Is this regarding the “go fuck yourself” line? First, I’m a woman. Second, someone telling me to go fuck myself for equating the actions against Japanese-Americans and gay rights isn’t going to make me stop doing it. It’s another perfect example of a group of people who were targeted for hatred and prejudice because of their birthright. Americans love to target groups that are “other” to them, that’s for sure, and they keep running out of groups that are socially ok to target. GLBTs are just about the last ones. At least here they never had to wear pink triangles or get put in camps, though you know that many right wingers would love to see that happen. They have been killed though. Matthew Shepherd may be the only name a lot of people know, but there are tons of them. I just found out myself about the Jimani murders.

Sad enough for people to die in a fire. Horrific that it was deliberately caused by a hateful homophobe.

I was afraid my edit time would run out. I think we misunderstood each other Discordia. I thought you disliked my equating the two, but now I read your reply.

No, I didn’t mean it that way at all! I wasn’t even thinking of you. I was thinking of people who, at the time it was happening, weren’t concerned of what was going on with the Japanese-Americans because 1) we were in a war, and 2) they weren’t Japanese-Americans, so what did they care. It’s the same sort of thing…ah, I have to find it. “First they came for the…but since I wasn’t a …, then they came for, but I wasn’t…and when they came for me, there was nobody left to speak on my behalf” thing. I have to find the exact wording.

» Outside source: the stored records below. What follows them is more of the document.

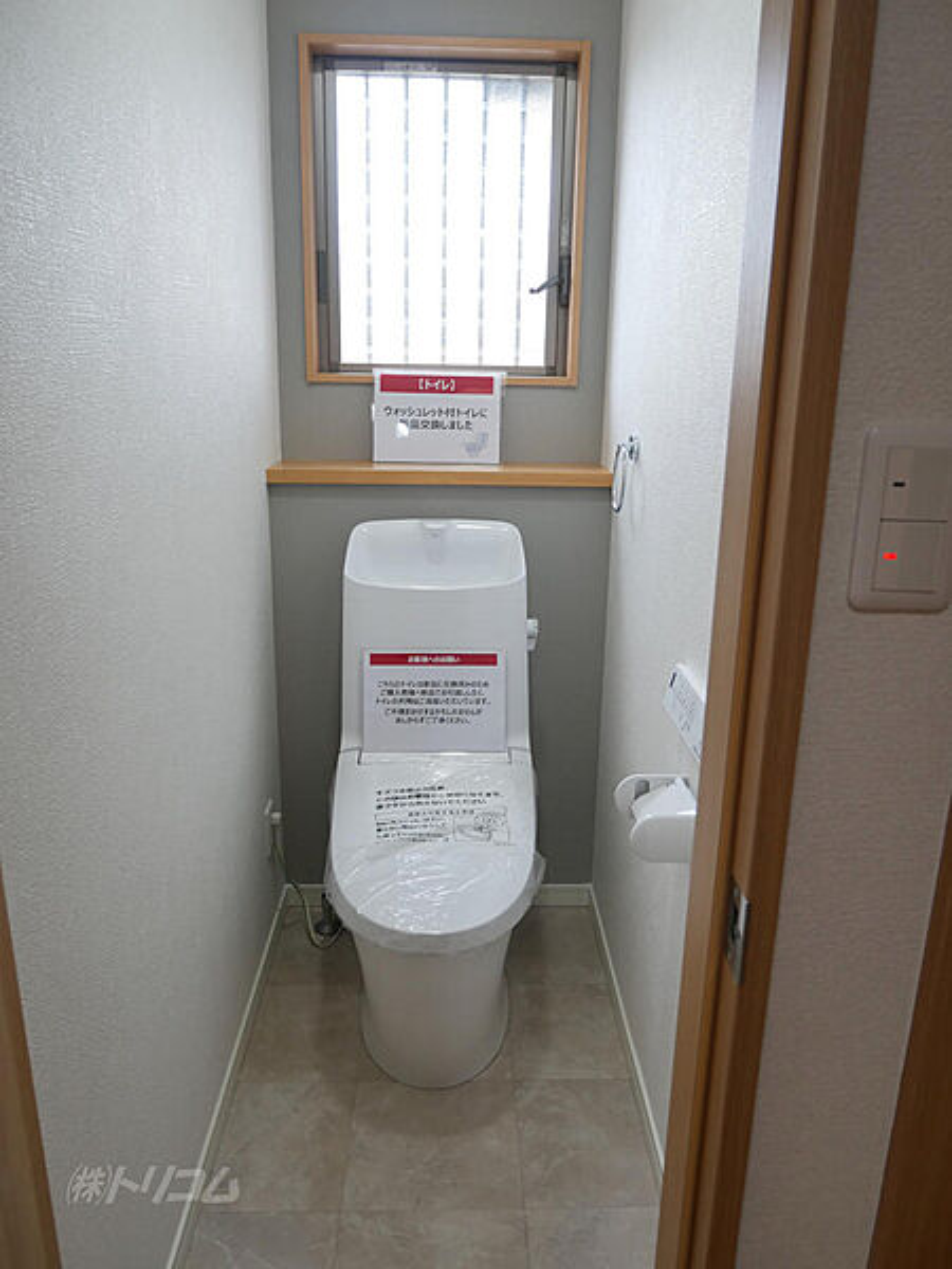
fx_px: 953
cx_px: 476
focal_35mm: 26
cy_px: 634
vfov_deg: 67.3
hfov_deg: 53.1
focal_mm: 13
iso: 400
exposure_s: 1/60
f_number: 3.6
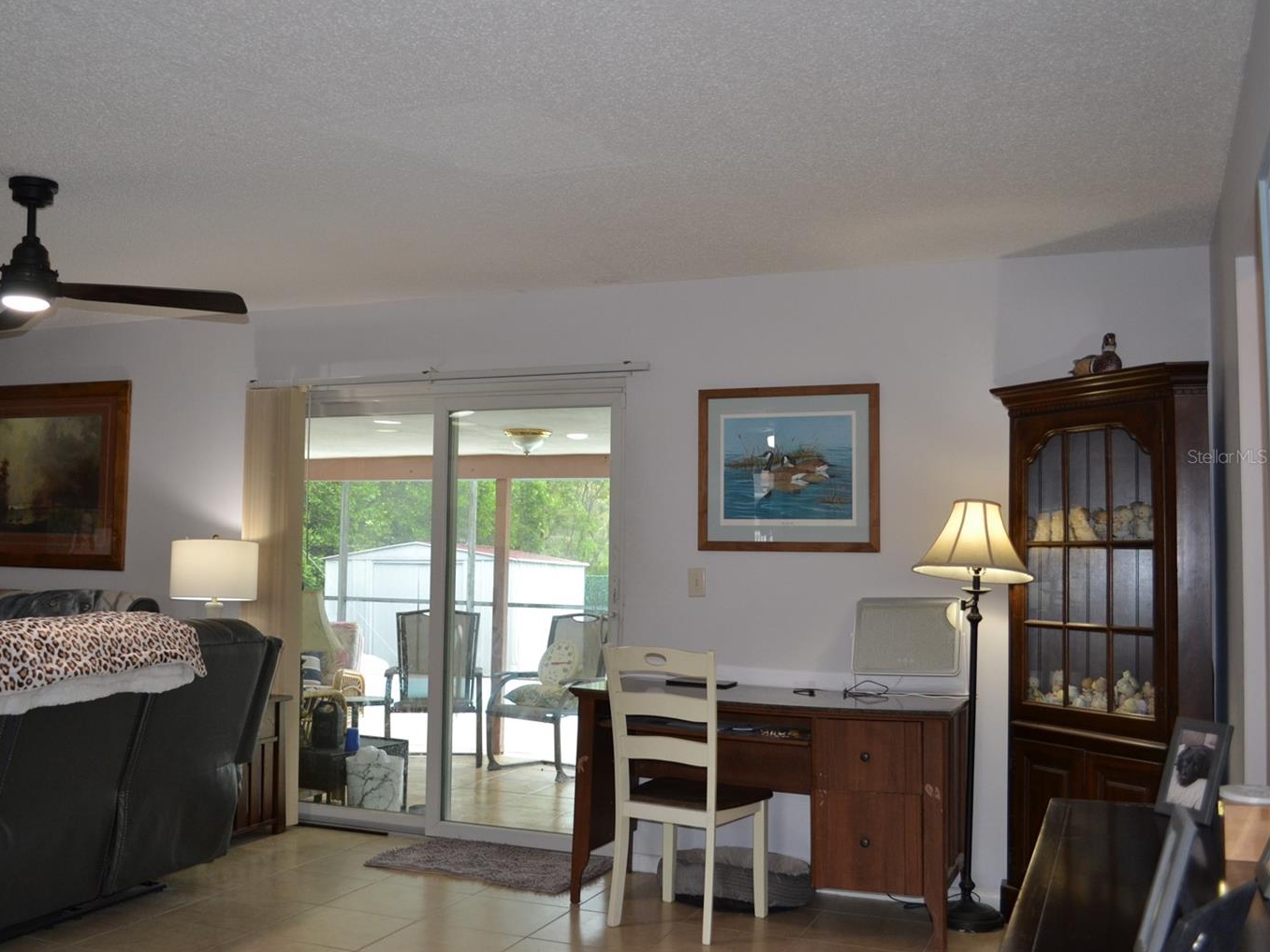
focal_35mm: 34
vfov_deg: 41.8
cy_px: 456
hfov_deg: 53.7
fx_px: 1248
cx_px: 522
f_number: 4
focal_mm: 20
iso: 400
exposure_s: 1/60
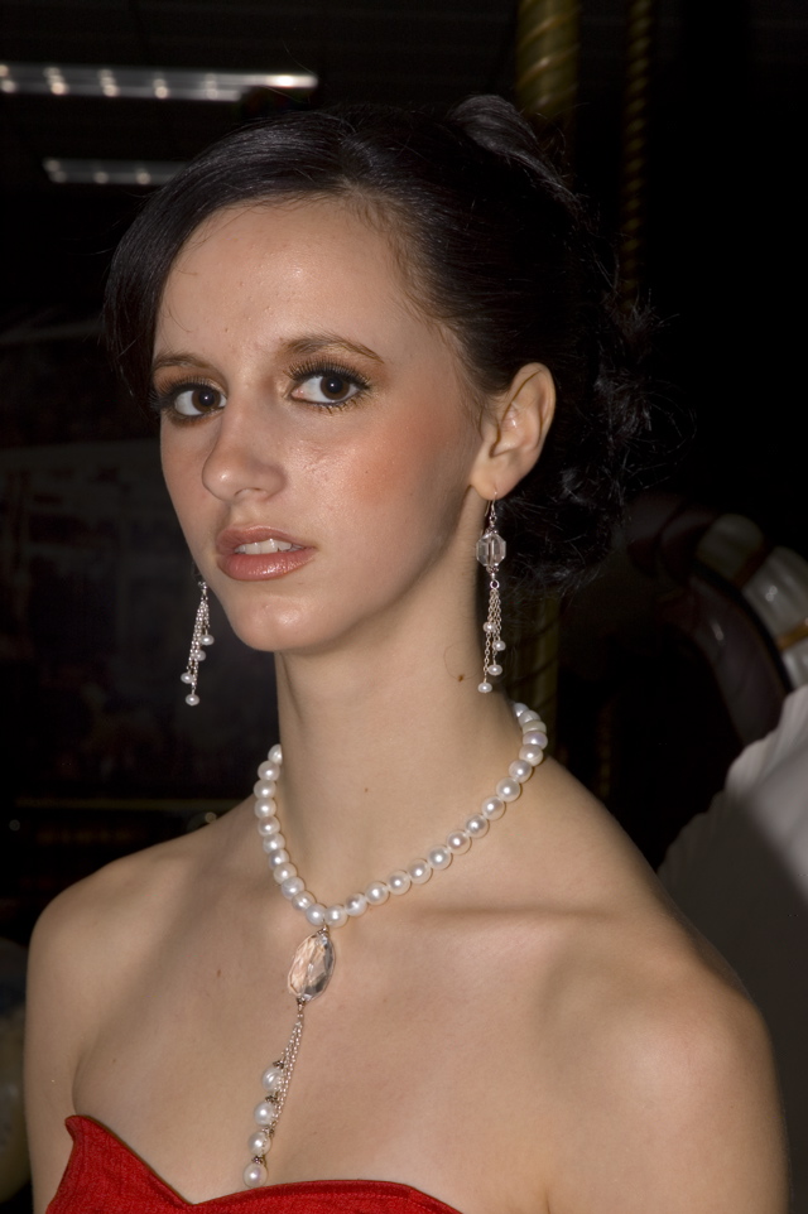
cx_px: 404
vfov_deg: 20.9
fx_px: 3287
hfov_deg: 14.0
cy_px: 607
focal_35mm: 98
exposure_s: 1/200
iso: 200
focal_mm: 65
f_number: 11
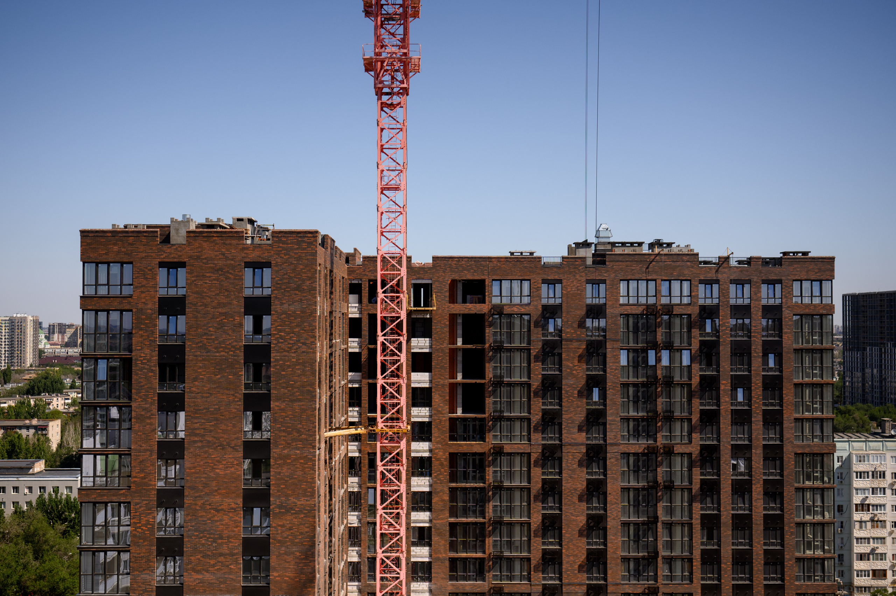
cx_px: 426
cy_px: 298
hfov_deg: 46.4
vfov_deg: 31.8
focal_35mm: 42
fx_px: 1045
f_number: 2
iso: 50
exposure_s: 1/6400
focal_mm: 35
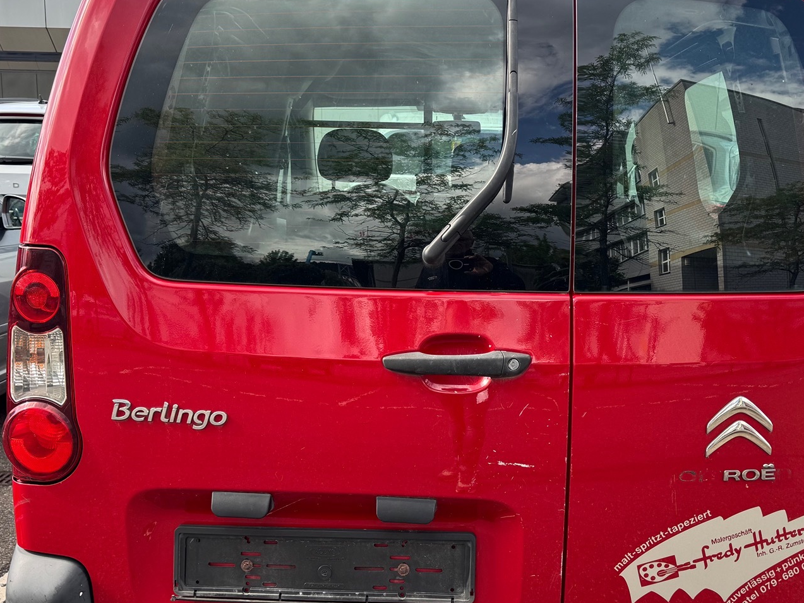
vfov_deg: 37.7
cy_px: 308
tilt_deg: -9.1
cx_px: 463
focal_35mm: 38
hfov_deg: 48.8
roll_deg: -0.9
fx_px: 883
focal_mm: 6.76
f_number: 1.78
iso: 80
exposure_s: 1/572
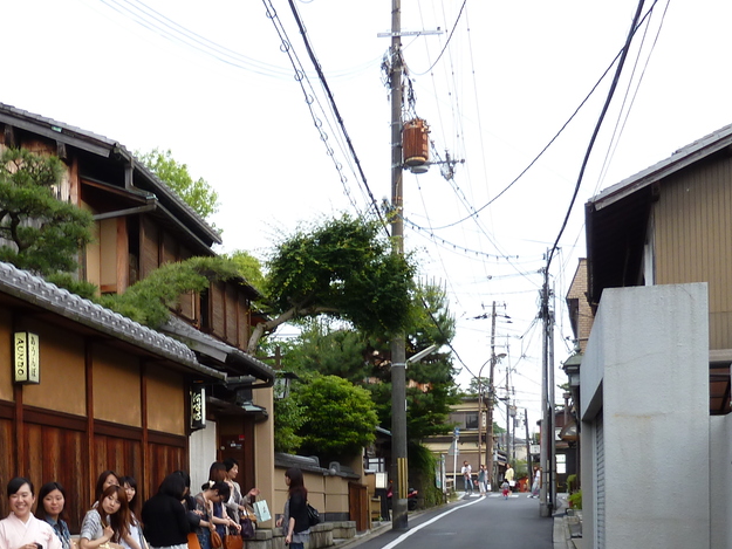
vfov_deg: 28.8
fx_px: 1015
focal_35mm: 48
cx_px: 247
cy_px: 519
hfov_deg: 39.2
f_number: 3.3
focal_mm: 4.1
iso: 80
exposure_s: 1/50
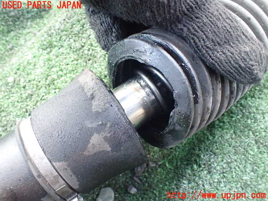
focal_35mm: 30
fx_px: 232
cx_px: 134
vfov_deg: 46.8
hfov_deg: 60.0
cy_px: 100
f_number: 2.3
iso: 800
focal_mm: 5.4
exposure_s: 1/125
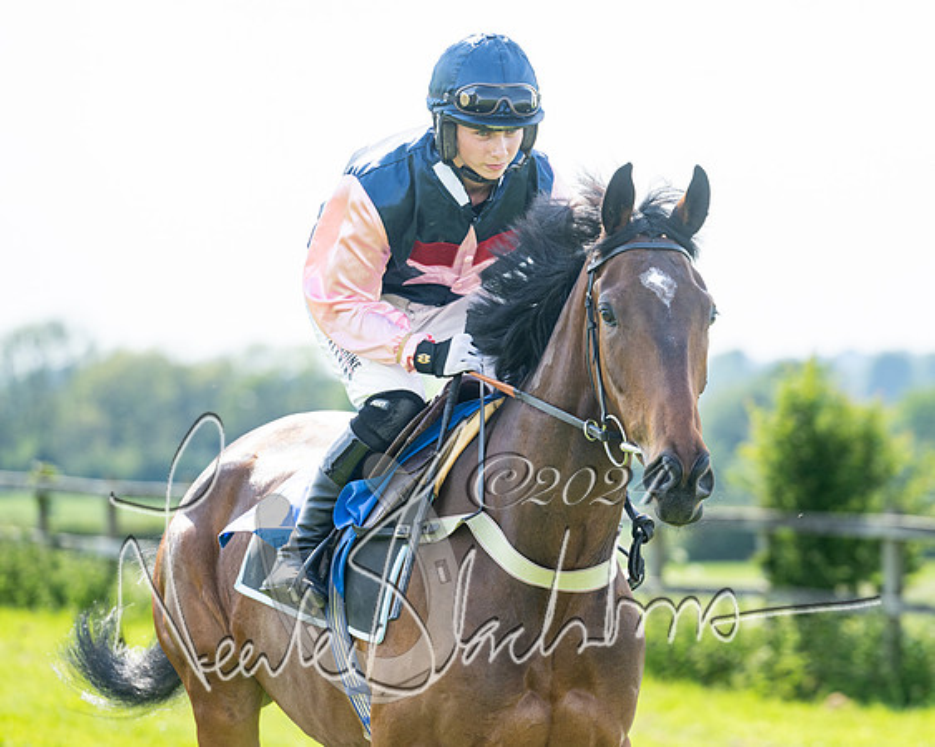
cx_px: 630
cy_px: 344
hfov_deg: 7.4
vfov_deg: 5.9
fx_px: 7222
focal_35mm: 261
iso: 200
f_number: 5
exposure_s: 1/640
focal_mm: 200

Anyway, it wasn’t targeted at you. I apologise if you thought it was.

Fair enough. That accusation is one of the few things that can genuinely make me angry, so I can overreact.

Got it.

Yes, I quite like that one.

Don’t misunderstand me, I’m just a pragmatist who can seem rather detached. We don’t disagree in our goals at all.

Perhaps it’s more at my despair at the shit the world is in that such things seem so trifling in comparison.

You mean in a “good news, bad news” way? Like the good news, gays can marry, bad news, neither will have a job?

I wonder.

Yeah, that might be the least bit relevant if those of us who are trying to display the same tolerance we’re demanding of the evangelicals weren’t also SPEAKING UP at the same time.

You wonder what?

Speaking up about what?

Well now I wonder whether you read the link I posted.

Is this a real question?

You fling around accusations that those of us who aren’t as outraged as you are about this, are of the same character as those who didn’t speak out against the treatment of the Japanese in the U.S. or the Jews in Germany during WWII. Frankly, I find that comparison insulting and offensive. But most of all, it’s flat out wrong. Many of us who support Obama’s inclusion of Warren in his inauguration, are speaking out against the underlying cause you think is being “slapped in the face” – gay rights. Or have you forgotten that I, for instance, campaigned against Prop 8, posted signs in my yard and windows and made monetary donations to Equality California in an effort to defeat it? What do we have to do, place ourselves up on a cross before you believe that we can feel just as strongly about equal rights as you?

Hardly. We hear instead demands that those who are offended and discriminated against should shut up and submit. To stop complaining and slink off into the civil union ghetto. While their enemy is given the Presidential stamp of approval.
And we don’t hear you people “demanding tolerance” of the evangelicals; instead, we hear demands for tolerance of the bigotry of those evangelicals.